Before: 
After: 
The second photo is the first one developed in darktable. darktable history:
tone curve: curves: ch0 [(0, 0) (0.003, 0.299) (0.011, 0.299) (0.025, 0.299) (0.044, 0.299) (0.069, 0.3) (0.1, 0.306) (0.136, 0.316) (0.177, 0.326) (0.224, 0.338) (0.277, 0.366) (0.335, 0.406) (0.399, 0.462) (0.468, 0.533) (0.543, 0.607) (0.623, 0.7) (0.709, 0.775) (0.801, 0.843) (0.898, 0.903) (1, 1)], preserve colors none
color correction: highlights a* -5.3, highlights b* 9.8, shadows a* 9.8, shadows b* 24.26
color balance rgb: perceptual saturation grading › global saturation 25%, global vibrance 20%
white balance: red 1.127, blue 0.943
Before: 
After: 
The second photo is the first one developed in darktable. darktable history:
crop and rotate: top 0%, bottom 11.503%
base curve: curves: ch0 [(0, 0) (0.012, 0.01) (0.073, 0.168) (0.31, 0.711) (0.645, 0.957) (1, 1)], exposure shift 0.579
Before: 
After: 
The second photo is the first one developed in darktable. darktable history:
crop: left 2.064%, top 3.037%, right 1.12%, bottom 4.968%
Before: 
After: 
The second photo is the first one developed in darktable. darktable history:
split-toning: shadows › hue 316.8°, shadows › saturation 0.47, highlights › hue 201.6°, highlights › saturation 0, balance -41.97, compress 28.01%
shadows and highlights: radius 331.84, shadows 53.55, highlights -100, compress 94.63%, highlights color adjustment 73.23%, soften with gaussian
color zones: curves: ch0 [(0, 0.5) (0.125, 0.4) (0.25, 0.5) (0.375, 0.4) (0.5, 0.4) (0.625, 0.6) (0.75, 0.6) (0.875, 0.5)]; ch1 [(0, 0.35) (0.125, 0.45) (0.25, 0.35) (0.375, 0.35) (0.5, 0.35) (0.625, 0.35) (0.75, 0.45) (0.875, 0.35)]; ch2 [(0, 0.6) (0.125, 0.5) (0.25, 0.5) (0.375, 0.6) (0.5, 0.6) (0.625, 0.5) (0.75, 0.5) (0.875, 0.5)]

■ ■ ■ ■ ■

Copy out all of the lines above, changing nothing.

Before: 
After: 
The second photo is the first one developed in darktable. darktable history:
tone curve: curves: ch0 [(0, 0) (0.003, 0.299) (0.011, 0.299) (0.025, 0.299) (0.044, 0.299) (0.069, 0.3) (0.1, 0.306) (0.136, 0.316) (0.177, 0.326) (0.224, 0.338) (0.277, 0.366) (0.335, 0.406) (0.399, 0.462) (0.468, 0.533) (0.543, 0.607) (0.623, 0.7) (0.709, 0.775) (0.801, 0.843) (0.898, 0.903) (1, 1)], preserve colors none
color correction: highlights a* -5.3, highlights b* 9.8, shadows a* 9.8, shadows b* 24.26
color balance rgb: perceptual saturation grading › global saturation 25%, global vibrance 20%
white balance: red 1.127, blue 0.943
Before: 
After: 
The second photo is the first one developed in darktable. darktable history:
crop and rotate: top 0%, bottom 11.503%
base curve: curves: ch0 [(0, 0) (0.012, 0.01) (0.073, 0.168) (0.31, 0.711) (0.645, 0.957) (1, 1)], exposure shift 0.579
Before: 
After: 
The second photo is the first one developed in darktable. darktable history:
crop: left 2.064%, top 3.037%, right 1.12%, bottom 4.968%
Before: 
After: 
The second photo is the first one developed in darktable. darktable history:
split-toning: shadows › hue 316.8°, shadows › saturation 0.47, highlights › hue 201.6°, highlights › saturation 0, balance -41.97, compress 28.01%
shadows and highlights: radius 331.84, shadows 53.55, highlights -100, compress 94.63%, highlights color adjustment 73.23%, soften with gaussian
color zones: curves: ch0 [(0, 0.5) (0.125, 0.4) (0.25, 0.5) (0.375, 0.4) (0.5, 0.4) (0.625, 0.6) (0.75, 0.6) (0.875, 0.5)]; ch1 [(0, 0.35) (0.125, 0.45) (0.25, 0.35) (0.375, 0.35) (0.5, 0.35) (0.625, 0.35) (0.75, 0.45) (0.875, 0.35)]; ch2 [(0, 0.6) (0.125, 0.5) (0.25, 0.5) (0.375, 0.6) (0.5, 0.6) (0.625, 0.5) (0.75, 0.5) (0.875, 0.5)]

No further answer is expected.